Andrew Cuomo may be a little “wet behind the ears,” but I’ll vote for him any day of the week before I rally to the side of this self-annointed “strong” woman. Better she run for a job on TV soap opera.
In Our Opinion...
Given last week’s discovery of 33 under-aged partiers at a house on Pleasant Ridge in Harrison, followed by Police Chief David Hall’s inconsistent statements, we feel compelled to ask, “Will the real David Hall please stand up?”
When interviewed on Sunday, the 22nd, by CBS NEWSRADIO 880, regarding the police discovery that led to 26 arrests around midnight Friday, Chief Hall’s response was, “They’re good kids who just made a mistake.
We’ll give them some streets to sweep so they remember next time.” However when questioned the next day by NEWS 12 , in a piece that featured a photo of the late Robert Viscome, Jr., whose life was lost at such a party
in Harrison, in April of 2002, Hall responded, “We’re not going to tolerate it. It’s a serious crime.”
The circumstances of this latest under-aged drinking episode in Harrison are remarkably similar to those that cost young Rob Viscome his life. In each case the parents of the “host teen” were away, and apparently without
a clue as regarded their youngster’s intention to have a drinking party. In the present case, police were called around midnight, and came out to discover 33 teens, 26 between ages sixteen and eighteen, all of whom were
charged and arrested, and, 7 aged fifteen, sent home.
Since the Viscome incident, more than four years ago, involving some 25 teens, there have been numerous under-aged drinking parties in the Town of Harrison. Perhaps contributing to the repeated incidents is the
fact that no one was charged, or held accountable, for their failure to summon emergency medical assistance for their friend Rob, who lay dying on the patio of the Porzio Family home, a few doors from DA Pirro’s house.
In fact, Pirro, not only let more than two dozen youths ‘skate free’ of that incident, but also attempted to let Patrick Rukaj, the boy whose punch sent Viscome crashing to the concrete patio, off without punishment as
well, by over-charging him with felony, First Degree Assault, and predictably failing to indict him. Only after extreme pressure from the West Harrison community, particularly Rob’s friends, was Pirro compelled to go
back and recharge Rukaj with misdemeanor assault, resulting in a pre-arranged probation sentence.
None of the other teens present, including Pirro’s own daughter, Christine, were ever charged, or held accountable for their indefensible failure to call for help for their dying friend. In the years since that tragedy
there have been repeated rumors that the police shredded statements taken from several of the youths involved, including John Porzio, Jr., who instructed the others present, when he came rushing home from the Rye Country Day School, “This didn’t happen here.”

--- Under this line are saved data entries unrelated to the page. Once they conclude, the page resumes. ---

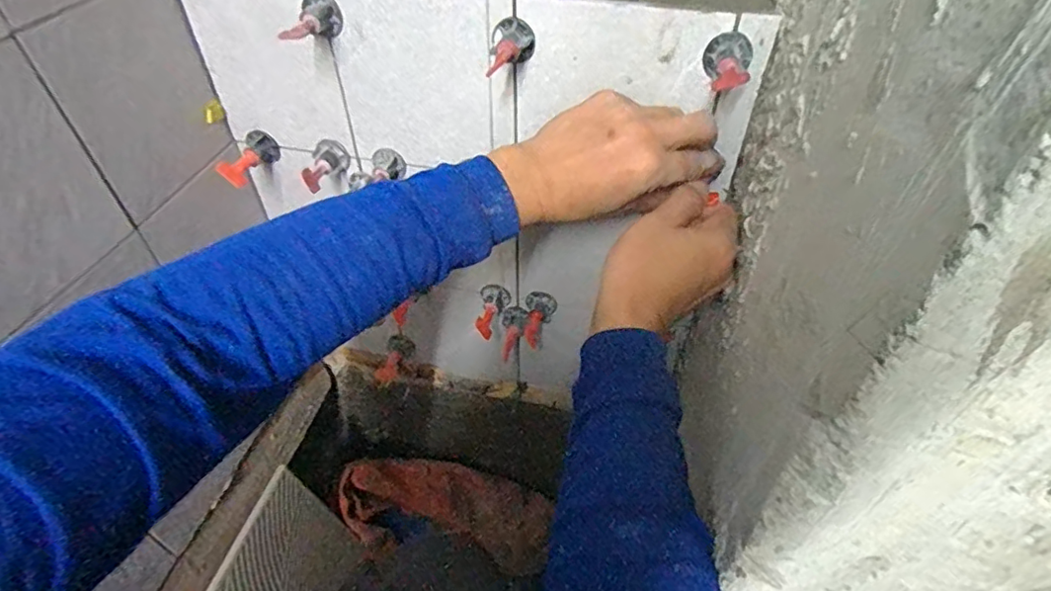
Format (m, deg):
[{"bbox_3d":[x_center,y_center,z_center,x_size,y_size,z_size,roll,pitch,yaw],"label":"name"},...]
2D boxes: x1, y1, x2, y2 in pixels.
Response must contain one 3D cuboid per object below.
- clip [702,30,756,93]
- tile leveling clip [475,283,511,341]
[{"bbox_3d":[0.132,-0.151,0.365,0.030,0.026,0.048,13,47,12],"label":"clip"},{"bbox_3d":[-0.038,0.018,0.586,0.031,0.028,0.056,13,60,12],"label":"tile leveling clip"}]

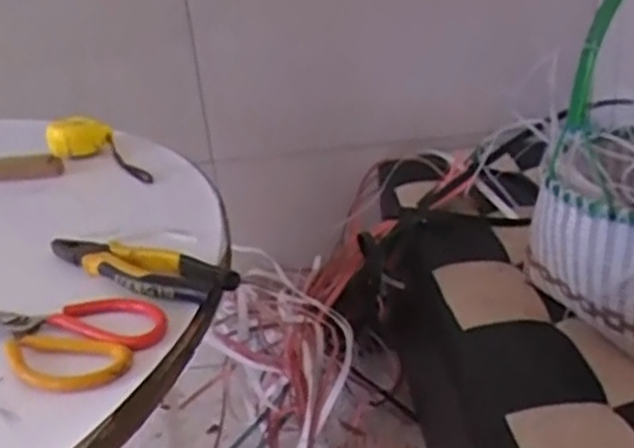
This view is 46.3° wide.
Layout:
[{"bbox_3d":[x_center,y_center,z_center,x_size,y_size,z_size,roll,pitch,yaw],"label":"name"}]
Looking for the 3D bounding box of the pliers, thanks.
[{"bbox_3d":[-0.156,0.038,0.642,0.198,0.025,0.057,13,31,35],"label":"pliers"}]

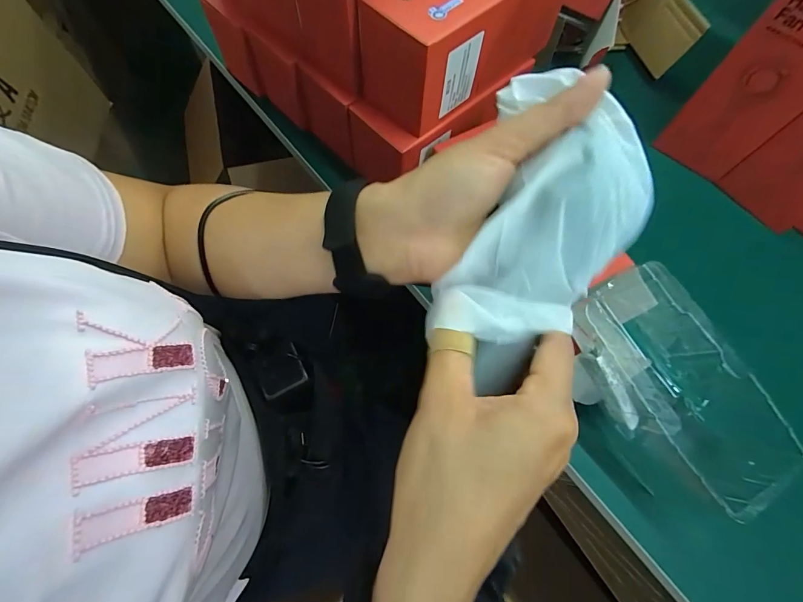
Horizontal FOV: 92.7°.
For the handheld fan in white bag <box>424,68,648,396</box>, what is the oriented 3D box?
[{"bbox_3d":[0.070,-0.030,0.202,0.091,0.062,0.175,20,105,8],"label":"handheld fan in white bag"}]

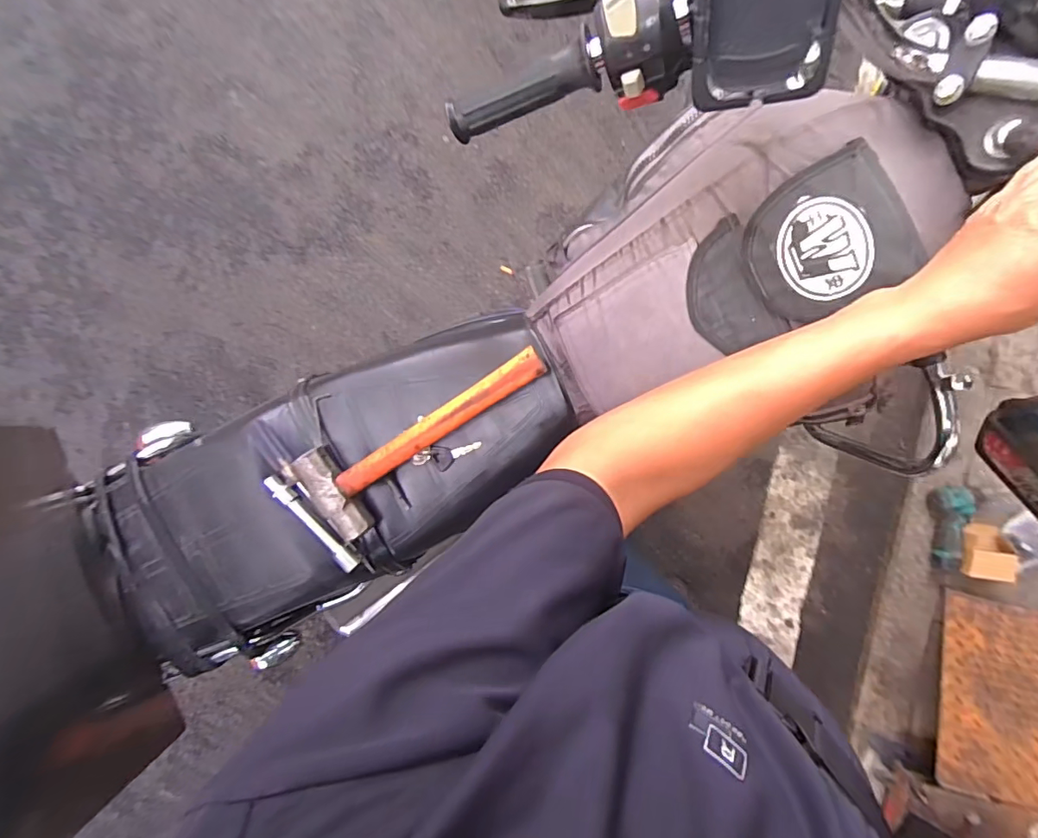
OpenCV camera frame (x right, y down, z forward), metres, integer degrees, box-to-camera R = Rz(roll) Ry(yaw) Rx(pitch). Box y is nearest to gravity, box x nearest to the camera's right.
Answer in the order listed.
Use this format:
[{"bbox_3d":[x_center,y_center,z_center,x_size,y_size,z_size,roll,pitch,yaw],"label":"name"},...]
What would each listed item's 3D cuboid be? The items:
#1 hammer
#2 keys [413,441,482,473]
[{"bbox_3d":[-0.109,0.020,0.600,0.321,0.053,0.118,-32,89,5],"label":"hammer"},{"bbox_3d":[-0.090,0.048,0.639,0.082,0.016,0.032,-3,92,5],"label":"keys"}]

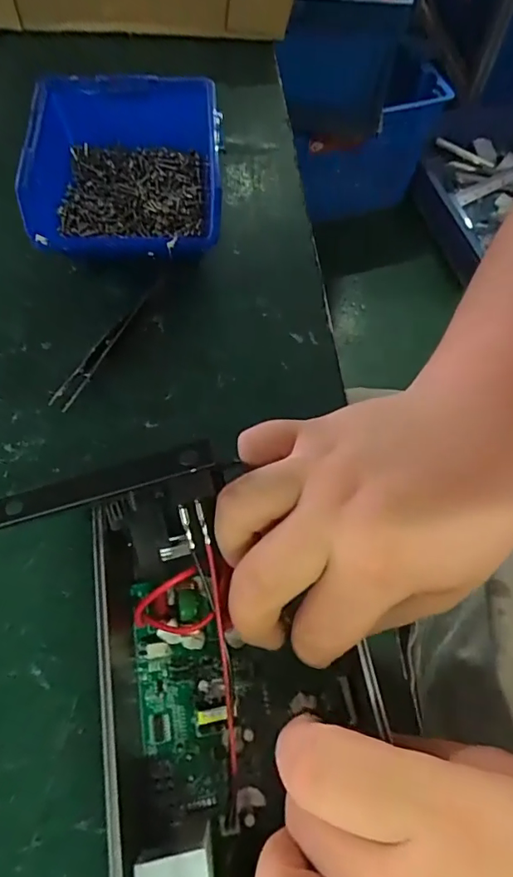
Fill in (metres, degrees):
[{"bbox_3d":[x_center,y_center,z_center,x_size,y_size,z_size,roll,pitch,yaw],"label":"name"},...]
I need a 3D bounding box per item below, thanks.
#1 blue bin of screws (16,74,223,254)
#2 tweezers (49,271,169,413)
[{"bbox_3d":[-0.084,-0.173,0.350,0.119,0.070,0.135,-2,62,-2],"label":"blue bin of screws"},{"bbox_3d":[-0.090,-0.066,0.326,0.012,0.008,0.118,26,65,12],"label":"tweezers"}]

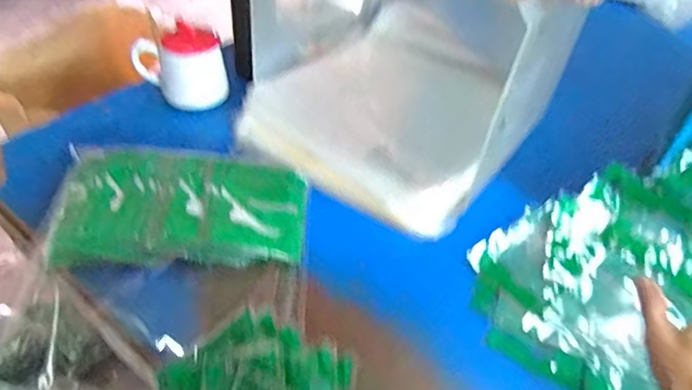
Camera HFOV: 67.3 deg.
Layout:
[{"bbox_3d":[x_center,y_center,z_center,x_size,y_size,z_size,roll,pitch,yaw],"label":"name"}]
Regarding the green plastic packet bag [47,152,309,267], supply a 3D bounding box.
[{"bbox_3d":[-0.187,0.012,0.614,0.271,0.045,0.159,-1,45,-5],"label":"green plastic packet bag"}]

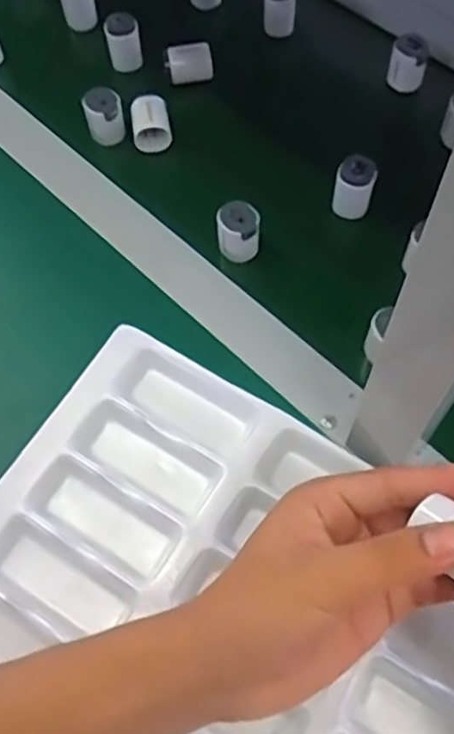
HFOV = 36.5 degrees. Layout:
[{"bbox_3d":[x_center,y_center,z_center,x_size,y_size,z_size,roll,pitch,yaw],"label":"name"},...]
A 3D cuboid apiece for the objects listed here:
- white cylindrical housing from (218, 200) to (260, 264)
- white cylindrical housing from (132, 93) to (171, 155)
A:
[{"bbox_3d":[0.009,-0.102,0.519,0.029,0.033,0.031,-2,63,4],"label":"white cylindrical housing"},{"bbox_3d":[-0.064,-0.206,0.584,0.030,0.029,0.044,-8,62,1],"label":"white cylindrical housing"}]

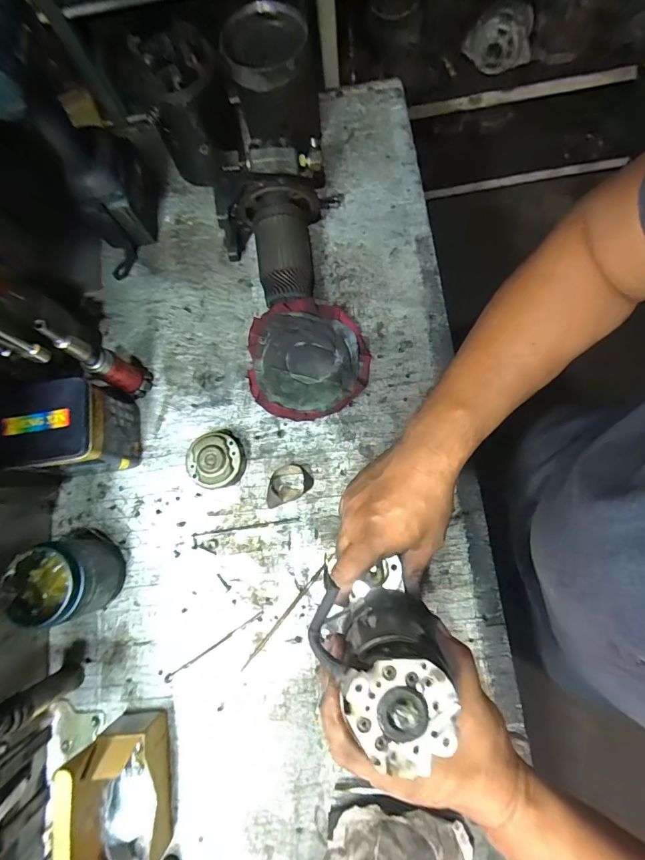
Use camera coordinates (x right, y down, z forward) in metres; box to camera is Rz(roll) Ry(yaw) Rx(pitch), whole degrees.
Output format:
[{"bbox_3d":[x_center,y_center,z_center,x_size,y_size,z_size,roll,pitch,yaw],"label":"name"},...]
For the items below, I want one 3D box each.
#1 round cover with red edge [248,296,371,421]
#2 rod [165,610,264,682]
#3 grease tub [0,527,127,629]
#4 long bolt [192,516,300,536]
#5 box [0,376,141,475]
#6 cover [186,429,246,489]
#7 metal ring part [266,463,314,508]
[{"bbox_3d":[-0.021,-0.095,0.549,0.167,0.054,0.147,-19,77,0],"label":"round cover with red edge"},{"bbox_3d":[-0.136,0.270,0.508,0.144,0.004,0.008,-35,77,-4],"label":"rod"},{"bbox_3d":[-0.307,0.172,0.491,0.094,0.091,0.097,-1,77,4],"label":"grease tub"},{"bbox_3d":[-0.101,0.127,0.535,0.141,0.004,0.006,-9,77,2],"label":"long bolt"},{"bbox_3d":[-0.315,0.001,0.515,0.118,0.124,0.099,-9,78,2],"label":"box"},{"bbox_3d":[-0.141,0.041,0.540,0.073,0.035,0.071,-1,77,4],"label":"cover"},{"bbox_3d":[-0.047,0.069,0.534,0.064,0.020,0.045,-23,77,-1],"label":"metal ring part"}]

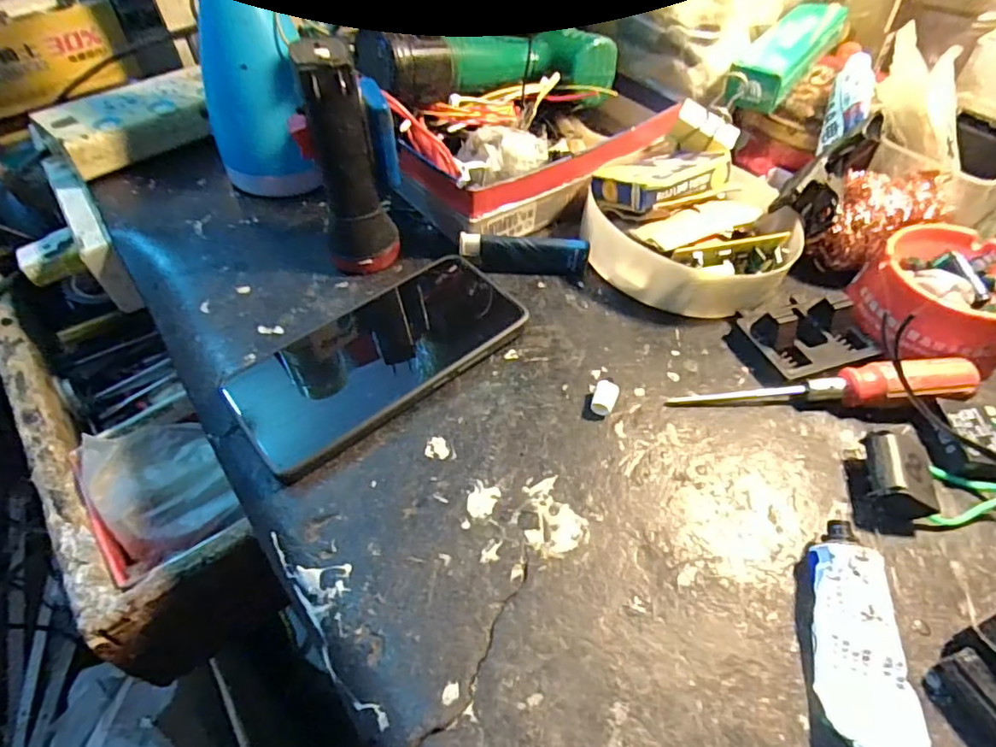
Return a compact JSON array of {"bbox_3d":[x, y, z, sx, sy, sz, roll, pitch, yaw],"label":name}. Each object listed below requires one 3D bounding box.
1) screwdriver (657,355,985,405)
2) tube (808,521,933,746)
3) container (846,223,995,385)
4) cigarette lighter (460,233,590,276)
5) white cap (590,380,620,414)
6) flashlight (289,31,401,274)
[{"bbox_3d":[0.169,0.009,0.292,0.148,0.023,0.024,-4,52,-3],"label":"screwdriver"},{"bbox_3d":[0.139,0.104,0.217,0.035,0.020,0.089,2,52,1],"label":"tube"},{"bbox_3d":[0.251,-0.041,0.320,0.089,0.042,0.083,-36,60,-25],"label":"container"},{"bbox_3d":[0.017,-0.075,0.358,0.079,0.025,0.011,2,52,2],"label":"cigarette lighter"},{"bbox_3d":[0.056,0.014,0.293,0.012,0.011,0.017,16,54,12],"label":"white cap"},{"bbox_3d":[-0.087,-0.117,0.326,0.040,0.127,0.035,-10,53,-8],"label":"flashlight"}]

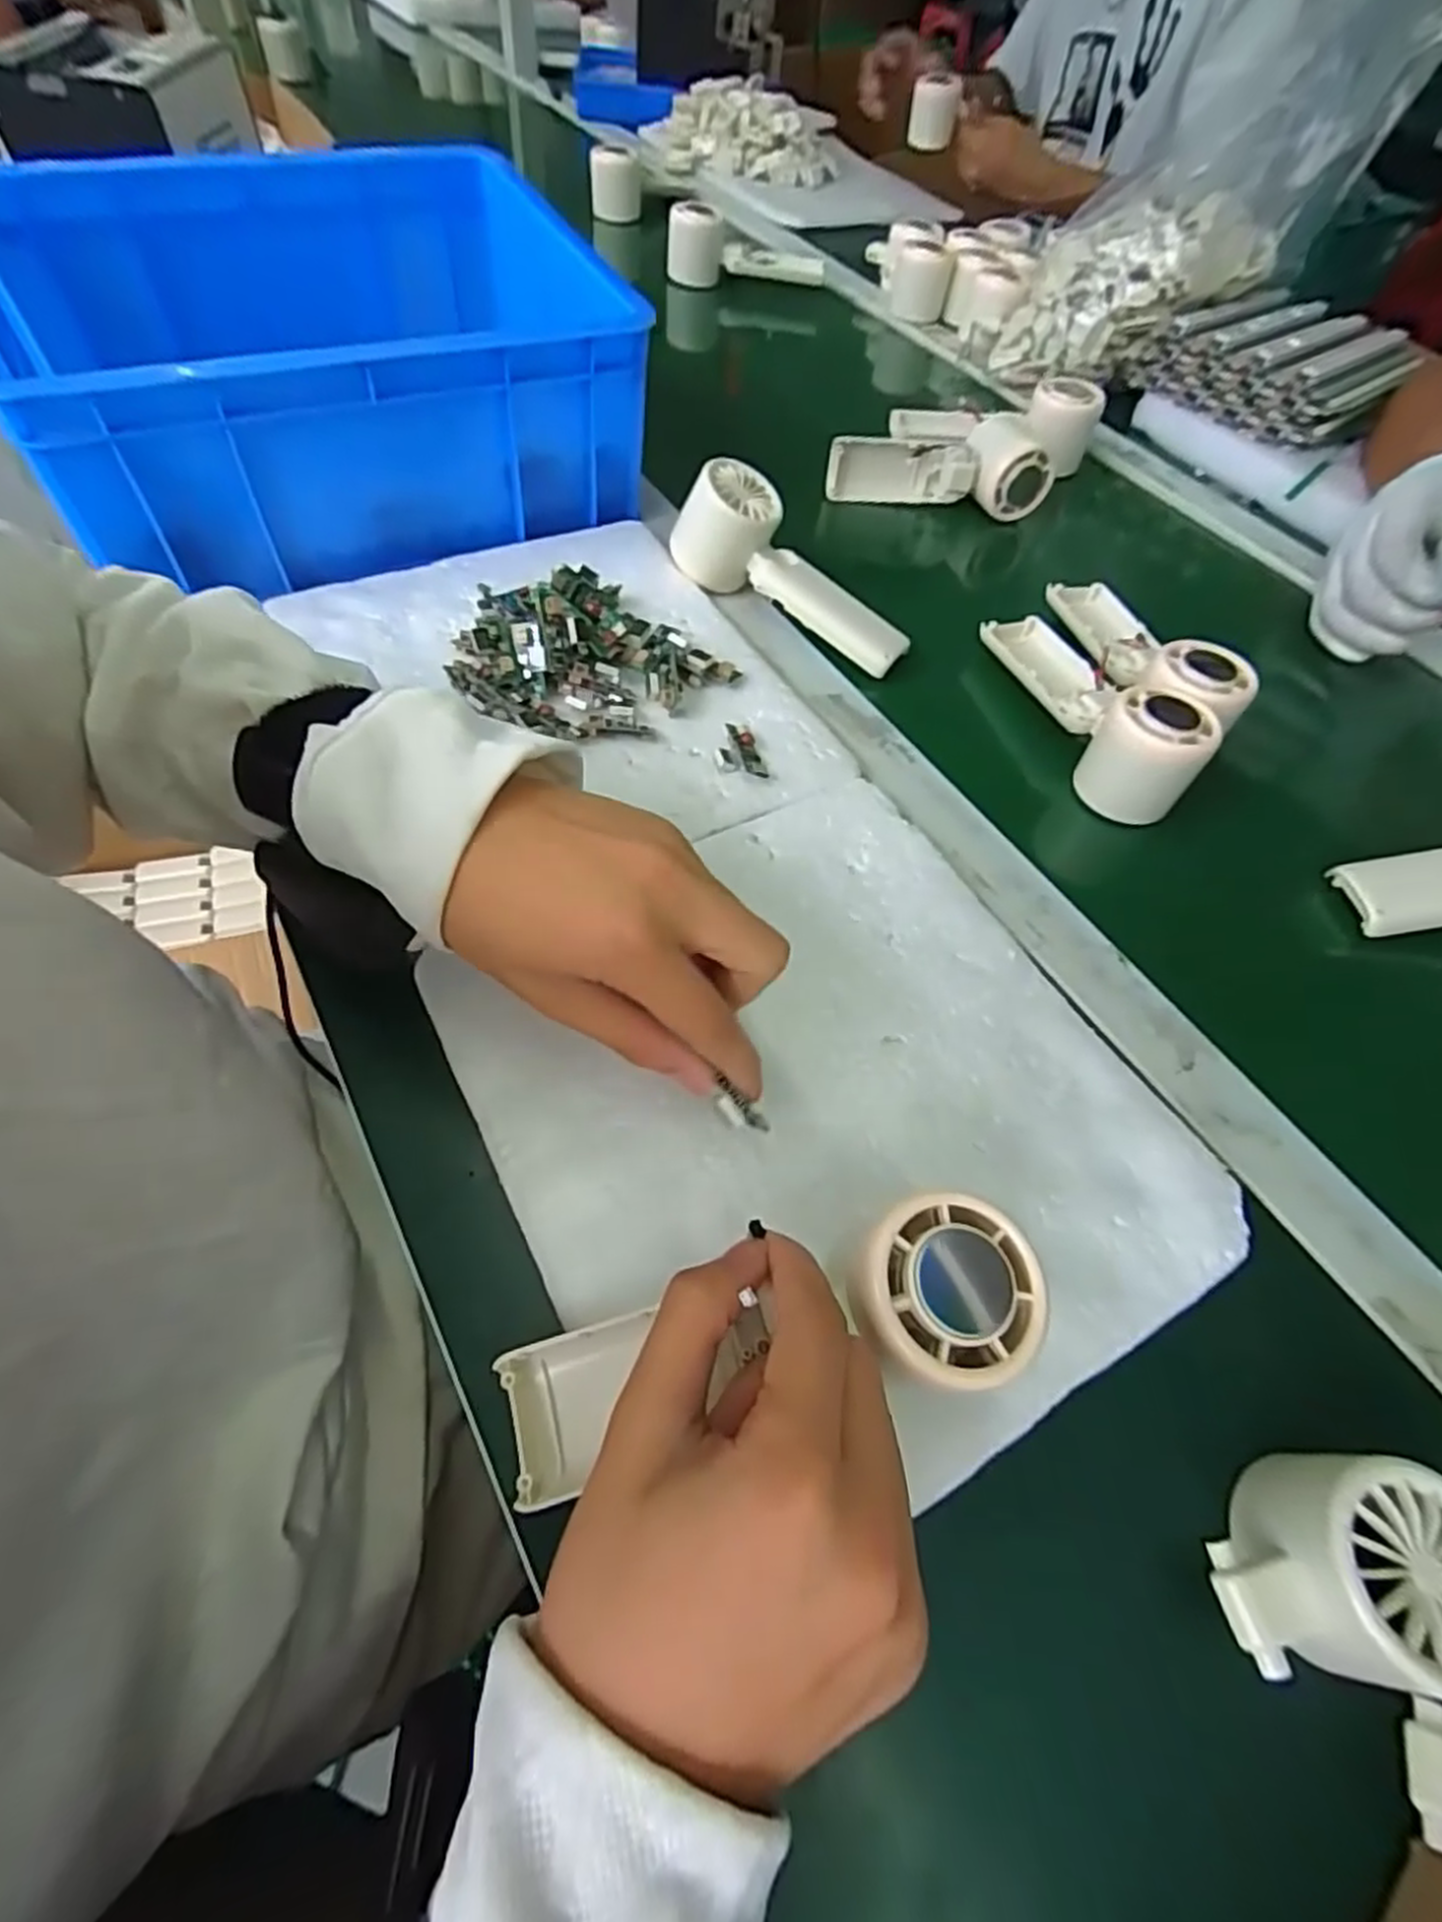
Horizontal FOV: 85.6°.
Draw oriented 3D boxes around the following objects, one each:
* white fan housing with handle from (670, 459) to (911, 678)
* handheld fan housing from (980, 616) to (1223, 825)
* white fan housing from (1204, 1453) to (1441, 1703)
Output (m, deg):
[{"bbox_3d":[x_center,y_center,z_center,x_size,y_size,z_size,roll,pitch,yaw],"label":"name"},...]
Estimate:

In an interview, two years after the tragedy, with a reporter for a local weekly newspaper, Police Chief Hall took serious issue with then-District Attorney Pirro. Referring to the two dozen teens who had let Rob Viscome
lay unattended for more than half an hour as they cleared away all drug and alcohol evidence, Hall declared, “They should have been given community service in the emergency room of a local hospital.” He expressed
concern for the fact that letting them off without being charged, as DA Pirro did, had “sent the wrong message to other teens, and left those involved with unresolved guilt, without closure.”
Loss of one precious life was one too many. Will the real David Hall please stand up?